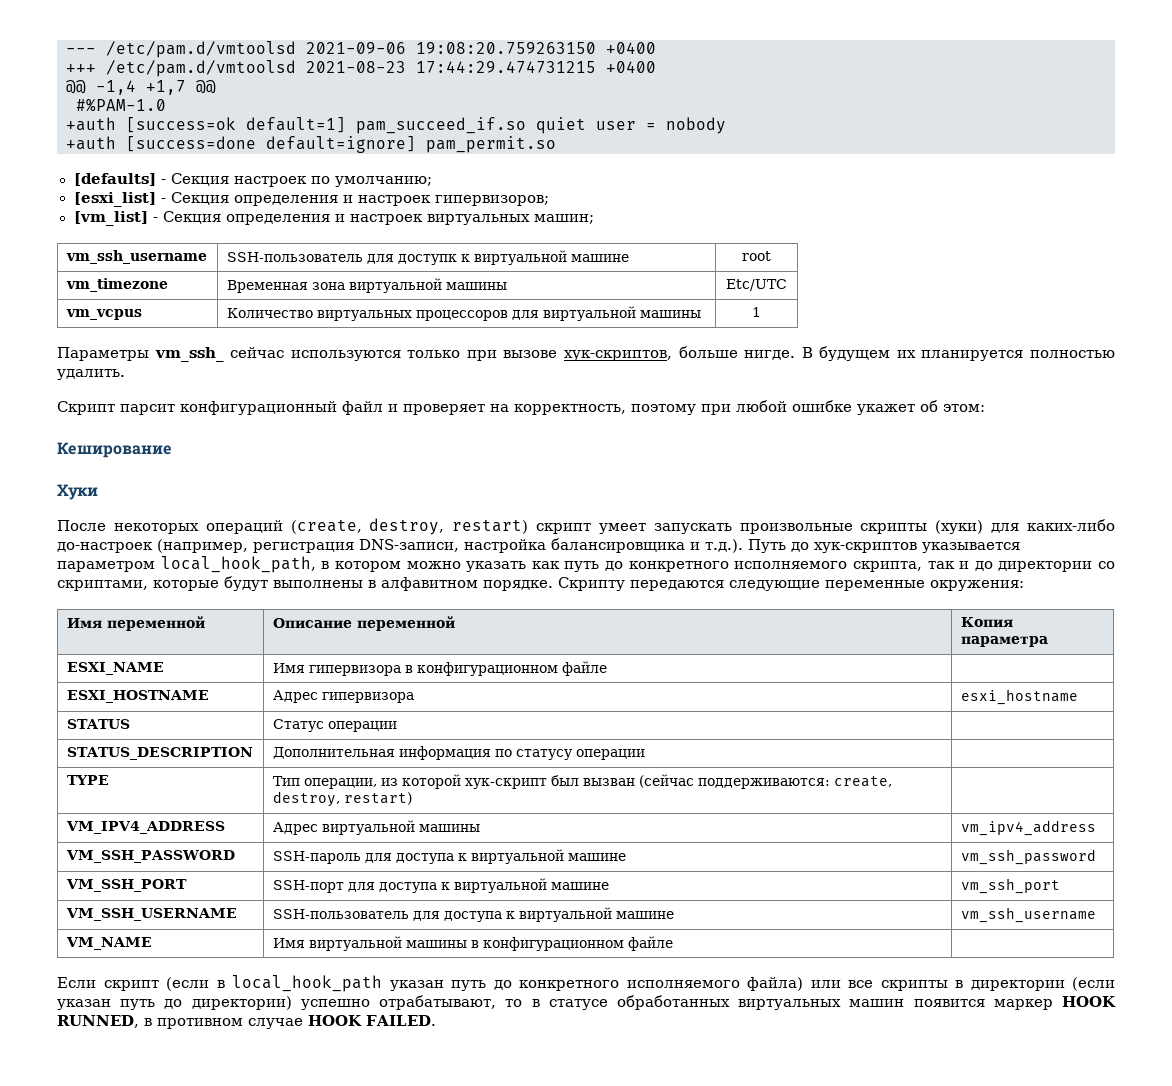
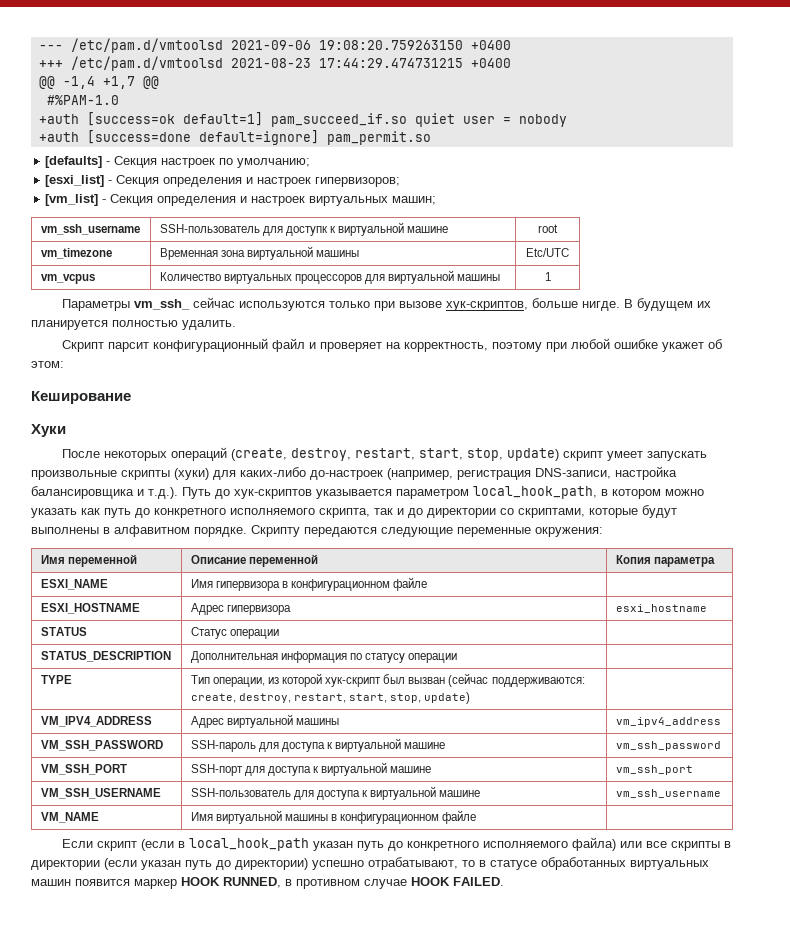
[452,519,529,534] restart) -> [354,448,559,461] restart, start, stop, update)
[343,792,412,805] restart) -> [293,692,471,704] restart, start, stop, update)

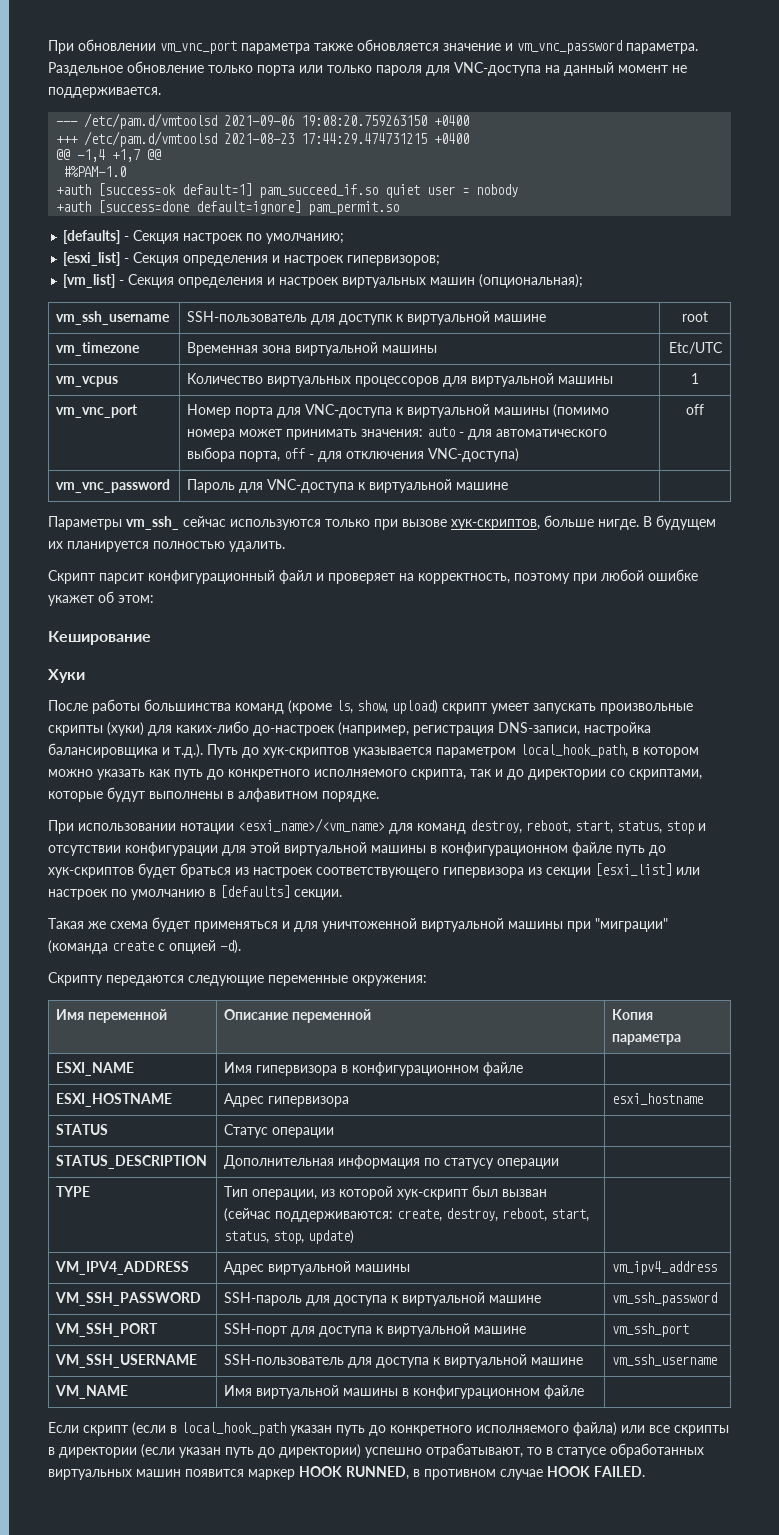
(38, 47) none -> [48,39,698,54] [48,61,687,76] [48,87,161,98] При обновлении vm_vnc_port параметра также обновляется значение и vm_vnc_password параметра. Раздельное обновление только порта или только пароля для VNC-доступа на данный момент не поддерживается. //
[392,196,437,205] машин; -> [430,274,584,288] машин (опциональная);
(551, 276) none -> [56,404,139,418] [187,404,610,418] [187,427,608,440] [187,447,520,462] [686,404,704,415] [56,479,171,493] [187,479,509,493] // vm_vnc_port | Номер порта для VNC-доступа к виртуальной машины (помимо номера может принимать значения: auto - для автоматического выбора порта, off - для отключения VNC-доступа) | off // vm_vnc_password | Пароль для VNC-доступа к виртуальной машине |
[103,447,559,461] некоторых операций (create, destroy, restart, start, stop, update) -> [92,699,438,714] работы большинства команд (кроме ls, show, upload)
(247, 532) none -> [48,818,706,834] [48,842,666,856] [48,863,700,878] [48,885,342,900] [48,917,668,932] [48,940,241,954] // При использовании нотации <esxi_name>/<vm_name> для команд destroy, reboot, start, status, stop и отсутствии конфигурации для этой виртуальной машины в конфигурационном файле путь до хук-скриптов будет браться из настроек соответствующего гипервизора из секции [esxi_list] или настроек по умолчанию в [defaults] секции. // Такая же схема будет применяться и для уничтоженной виртуальной машины при "миграции" (команда create с опцией -d). //
[293,693,388,703] restart, start, -> [502,1208,590,1222] [224,1231,270,1244] reboot, start, status,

▸ Instruction
Above are the entries; write them out again exactly, omitting the pictures.

▸ Task response
[452,519,529,534] restart) -> [354,448,559,461] restart, start, stop, update)
[343,792,412,805] restart) -> [293,692,471,704] restart, start, stop, update)

(38, 47) none -> [48,39,698,54] [48,61,687,76] [48,87,161,98] При обновлении vm_vnc_port параметра также обновляется значение и vm_vnc_password параметра. Раздельное обновление только порта или только пароля для VNC-доступа на данный момент не поддерживается. //
[392,196,437,205] машин; -> [430,274,584,288] машин (опциональная);
(551, 276) none -> [56,404,139,418] [187,404,610,418] [187,427,608,440] [187,447,520,462] [686,404,704,415] [56,479,171,493] [187,479,509,493] // vm_vnc_port | Номер порта для VNC-доступа к виртуальной машины (помимо номера может принимать значения: auto - для автоматического выбора порта, off - для отключения VNC-доступа) | off // vm_vnc_password | Пароль для VNC-доступа к виртуальной машине |
[103,447,559,461] некоторых операций (create, destroy, restart, start, stop, update) -> [92,699,438,714] работы большинства команд (кроме ls, show, upload)
(247, 532) none -> [48,818,706,834] [48,842,666,856] [48,863,700,878] [48,885,342,900] [48,917,668,932] [48,940,241,954] // При использовании нотации <esxi_name>/<vm_name> для команд destroy, reboot, start, status, stop и отсутствии конфигурации для этой виртуальной машины в конфигурационном файле путь до хук-скриптов будет браться из настроек соответствующего гипервизора из секции [esxi_list] или настроек по умолчанию в [defaults] секции. // Такая же схема будет применяться и для уничтоженной виртуальной машины при "миграции" (команда create с опцией -d). //
[293,693,388,703] restart, start, -> [502,1208,590,1222] [224,1231,270,1244] reboot, start, status,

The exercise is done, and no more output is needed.